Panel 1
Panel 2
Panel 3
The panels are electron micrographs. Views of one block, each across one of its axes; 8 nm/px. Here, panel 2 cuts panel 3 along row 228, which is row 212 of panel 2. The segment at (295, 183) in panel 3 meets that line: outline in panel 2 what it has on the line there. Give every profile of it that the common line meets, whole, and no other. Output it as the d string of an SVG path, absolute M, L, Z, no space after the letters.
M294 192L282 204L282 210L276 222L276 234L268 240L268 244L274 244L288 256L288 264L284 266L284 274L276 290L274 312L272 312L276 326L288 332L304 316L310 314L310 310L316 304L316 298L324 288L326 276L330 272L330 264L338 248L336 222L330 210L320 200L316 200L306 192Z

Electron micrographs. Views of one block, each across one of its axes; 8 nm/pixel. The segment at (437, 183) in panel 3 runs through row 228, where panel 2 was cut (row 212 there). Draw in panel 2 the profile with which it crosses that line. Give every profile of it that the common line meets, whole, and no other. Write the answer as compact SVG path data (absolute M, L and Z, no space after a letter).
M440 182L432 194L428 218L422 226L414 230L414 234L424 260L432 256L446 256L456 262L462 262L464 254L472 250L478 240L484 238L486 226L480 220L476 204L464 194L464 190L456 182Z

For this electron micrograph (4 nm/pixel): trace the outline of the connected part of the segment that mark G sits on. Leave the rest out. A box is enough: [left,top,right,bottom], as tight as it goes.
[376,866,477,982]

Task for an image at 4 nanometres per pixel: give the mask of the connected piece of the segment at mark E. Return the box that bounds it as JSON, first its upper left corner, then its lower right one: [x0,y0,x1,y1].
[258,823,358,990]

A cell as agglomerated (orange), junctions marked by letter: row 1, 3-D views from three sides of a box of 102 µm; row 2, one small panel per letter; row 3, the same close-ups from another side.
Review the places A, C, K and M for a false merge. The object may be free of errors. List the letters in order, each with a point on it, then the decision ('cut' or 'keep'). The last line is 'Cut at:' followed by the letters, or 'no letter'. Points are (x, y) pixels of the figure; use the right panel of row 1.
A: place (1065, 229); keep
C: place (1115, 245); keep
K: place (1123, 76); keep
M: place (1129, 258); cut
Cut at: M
————
→ **Description of the task**: Extract all of the data above and output it character for character.

→ **Written answer**:
Panel 1
Panel 2
Panel 3
The panels are electron micrographs. Views of one block, each across one of its axes; 8 nm/px. Here, panel 2 cuts panel 3 along row 228, which is row 212 of panel 2. The segment at (295, 183) in panel 3 meets that line: outline in panel 2 what it has on the line there. Give every profile of it that the common line meets, whole, and no other. Output it as the d string of an SVG path, absolute M, L, Z, no space after the letters.
M294 192L282 204L282 210L276 222L276 234L268 240L268 244L274 244L288 256L288 264L284 266L284 274L276 290L274 312L272 312L276 326L288 332L304 316L310 314L310 310L316 304L316 298L324 288L326 276L330 272L330 264L338 248L336 222L330 210L320 200L316 200L306 192Z

Electron micrographs. Views of one block, each across one of its axes; 8 nm/pixel. The segment at (437, 183) in panel 3 runs through row 228, where panel 2 was cut (row 212 there). Draw in panel 2 the profile with which it crosses that line. Give every profile of it that the common line meets, whole, and no other. Write the answer as compact SVG path data (absolute M, L and Z, no space after a letter).
M440 182L432 194L428 218L422 226L414 230L414 234L424 260L432 256L446 256L456 262L462 262L464 254L472 250L478 240L484 238L486 226L480 220L476 204L464 194L464 190L456 182Z

For this electron micrograph (4 nm/pixel): trace the outline of the connected part of the segment that mark G sits on. Leave the rest out. A box is enough: [left,top,right,bottom], as tight as it goes.
[376,866,477,982]

Task for an image at 4 nanometres per pixel: give the mask of the connected piece of the segment at mark E. Return the box that bounds it as JSON, first its upper left corner, then its lower right one: [x0,y0,x1,y1].
[258,823,358,990]

A cell as agglomerated (orange), junctions marked by letter: row 1, 3-D views from three sides of a box of 102 µm; row 2, one small panel per letter; row 3, the same close-ups from another side.
Review the places A, C, K and M for a false merge. The object may be free of errors. List the letters in order, each with a point on it, then the decision ('cut' or 'keep'). The last line is 'Cut at:' followed by the letters, or 'no letter'. Points are (x, y) pixels of the figure; use the right panel of row 1.
A: place (1065, 229); keep
C: place (1115, 245); keep
K: place (1123, 76); keep
M: place (1129, 258); cut
Cut at: M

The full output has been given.